> WHAT TO WORK ON
Of all the entries below, retype only the lines from the one with "### **2. Redirecionamento Automático**" through the one with "- ✅ Sistema de notificações", exactly as they appear.

Start of DATA SECTION

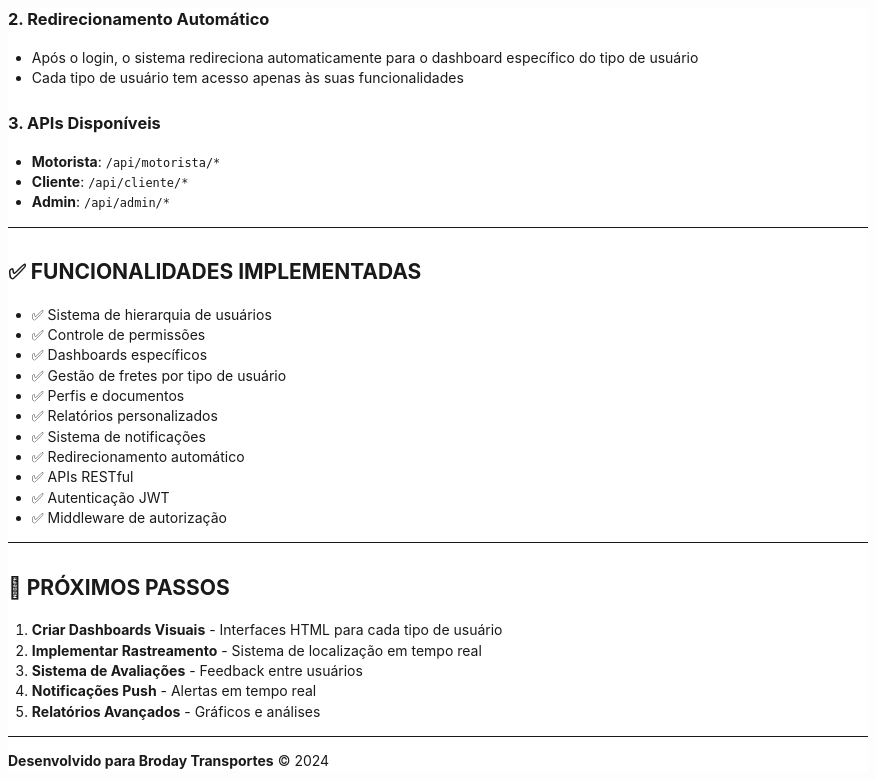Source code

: ### **2. Redirecionamento Automático**
- Após o login, o sistema redireciona automaticamente para o dashboard específico do tipo de usuário
- Cada tipo de usuário tem acesso apenas às suas funcionalidades

### **3. APIs Disponíveis**
- **Motorista**: `/api/motorista/*`
- **Cliente**: `/api/cliente/*`
- **Admin**: `/api/admin/*`

---

## ✅ **FUNCIONALIDADES IMPLEMENTADAS**

- ✅ Sistema de hierarquia de usuários
- ✅ Controle de permissões
- ✅ Dashboards específicos
- ✅ Gestão de fretes por tipo de usuário
- ✅ Perfis e documentos
- ✅ Relatórios personalizados
- ✅ Sistema de notificações
- ✅ Redirecionamento automático
- ✅ APIs RESTful
- ✅ Autenticação JWT
- ✅ Middleware de autorização

---

## 🎯 **PRÓXIMOS PASSOS**

1. **Criar Dashboards Visuais** - Interfaces HTML para cada tipo de usuário
2. **Implementar Rastreamento** - Sistema de localização em tempo real
3. **Sistema de Avaliações** - Feedback entre usuários
4. **Notificações Push** - Alertas em tempo real
5. **Relatórios Avançados** - Gráficos e análises

---

**Desenvolvido para Broday Transportes** © 2024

End of DATA SECTION

> RESPONSE FOR THIS EXERCISE
: ### **2. Redirecionamento Automático**
- Após o login, o sistema redireciona automaticamente para o dashboard específico do tipo de usuário
- Cada tipo de usuário tem acesso apenas às suas funcionalidades

### **3. APIs Disponíveis**
- **Motorista**: `/api/motorista/*`
- **Cliente**: `/api/cliente/*`
- **Admin**: `/api/admin/*`

---

## ✅ **FUNCIONALIDADES IMPLEMENTADAS**

- ✅ Sistema de hierarquia de usuários
- ✅ Controle de permissões
- ✅ Dashboards específicos
- ✅ Gestão de fretes por tipo de usuário
- ✅ Perfis e documentos
- ✅ Relatórios personalizados
- ✅ Sistema de notificações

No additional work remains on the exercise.